Understanding and Predicting Performance of Cloud-based Data Warehouses

Understanding and Predicting Performance of Cloud-based Data Warehouses


Thanaa Ghanem


Cloud-based data warehouses and online analytical processing (OLAP) engines offer considerable advantages. Some allow one to change the number of processors from query to query, while others allow one to avoid paying for processing power and/or storage when there is no query load. However, there is a myriad of parallel data warehouse systems available for the cloud. Moreover, the various options on Amazon Web Services (AWS) offer different combinations of number of nodes, number of processors per node, and storage speed. Hence, a user with a workload who desires to move to the cloud faces these choices, and must (somehow) optimize his/her configuration and choice of DBMSs.

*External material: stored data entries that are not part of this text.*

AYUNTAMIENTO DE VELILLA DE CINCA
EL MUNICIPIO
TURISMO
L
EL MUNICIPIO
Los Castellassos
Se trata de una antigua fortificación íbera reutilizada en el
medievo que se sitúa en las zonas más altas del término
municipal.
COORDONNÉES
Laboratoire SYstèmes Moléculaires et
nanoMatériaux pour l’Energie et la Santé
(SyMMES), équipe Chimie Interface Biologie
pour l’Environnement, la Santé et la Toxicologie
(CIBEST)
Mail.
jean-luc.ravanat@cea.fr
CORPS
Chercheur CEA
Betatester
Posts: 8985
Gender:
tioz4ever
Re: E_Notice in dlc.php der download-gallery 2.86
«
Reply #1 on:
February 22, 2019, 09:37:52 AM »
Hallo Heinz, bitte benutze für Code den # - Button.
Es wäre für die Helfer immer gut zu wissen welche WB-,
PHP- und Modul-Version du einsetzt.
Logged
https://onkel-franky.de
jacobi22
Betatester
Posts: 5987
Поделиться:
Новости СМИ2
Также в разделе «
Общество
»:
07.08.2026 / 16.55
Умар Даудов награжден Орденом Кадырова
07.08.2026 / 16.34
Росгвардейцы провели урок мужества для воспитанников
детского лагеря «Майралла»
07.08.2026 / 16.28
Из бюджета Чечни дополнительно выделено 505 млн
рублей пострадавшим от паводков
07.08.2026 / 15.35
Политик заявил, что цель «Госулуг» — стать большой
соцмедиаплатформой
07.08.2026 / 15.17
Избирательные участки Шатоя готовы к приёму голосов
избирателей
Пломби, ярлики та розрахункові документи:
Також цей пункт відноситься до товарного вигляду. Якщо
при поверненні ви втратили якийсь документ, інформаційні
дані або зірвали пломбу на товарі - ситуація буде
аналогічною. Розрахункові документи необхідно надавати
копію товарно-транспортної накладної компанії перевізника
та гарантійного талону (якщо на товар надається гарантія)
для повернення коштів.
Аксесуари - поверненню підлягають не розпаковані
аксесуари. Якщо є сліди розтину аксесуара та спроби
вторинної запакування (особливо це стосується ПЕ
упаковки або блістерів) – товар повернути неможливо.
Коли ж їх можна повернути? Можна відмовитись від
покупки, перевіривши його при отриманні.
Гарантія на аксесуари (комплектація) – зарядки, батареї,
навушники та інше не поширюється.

In this project, our ultimate goal is to develop a cloud adviser that will accept as input an analytical workload and a function to be optimized (e.g., minimum cost or minimum average response time) and find a close to optimal cloud configuration for that workload. The main idea of the cloud adviser is to run the workload (or a sample thereof) on one DBMS on one AWS configuration and predict performance on other DBMSs and configurations. In this way, the adviser will help the user to choose the best combination of DBMS and cloud configuration that optimizes his/her metric of choice.

As a first step towards our ultimate goal, we conducted an experimental study to understand, compare, and contrast the following five popular OLAP offerings for AWS: Hive, Presto, Redshift, Redshift spectrum, and Verica. Some of these offerings use the S3 file system for storage; others use the AWS Enterprise Block Store (EBS) and include proprietary files systems. In the same time, all engines can run across a variable number of AWS nodes, and could use a variable number of CPUs per node.

In this presentation, I am going to talk about the setup of our experimental study and present some results. I also going to discuss several (unexplainable) anomalies that rendered our predictive modeling attempts problematic. Finally, I am going to present a predictive model for ‘Presto’ that can predict performance of a given query upon scaling up the AWS cluster.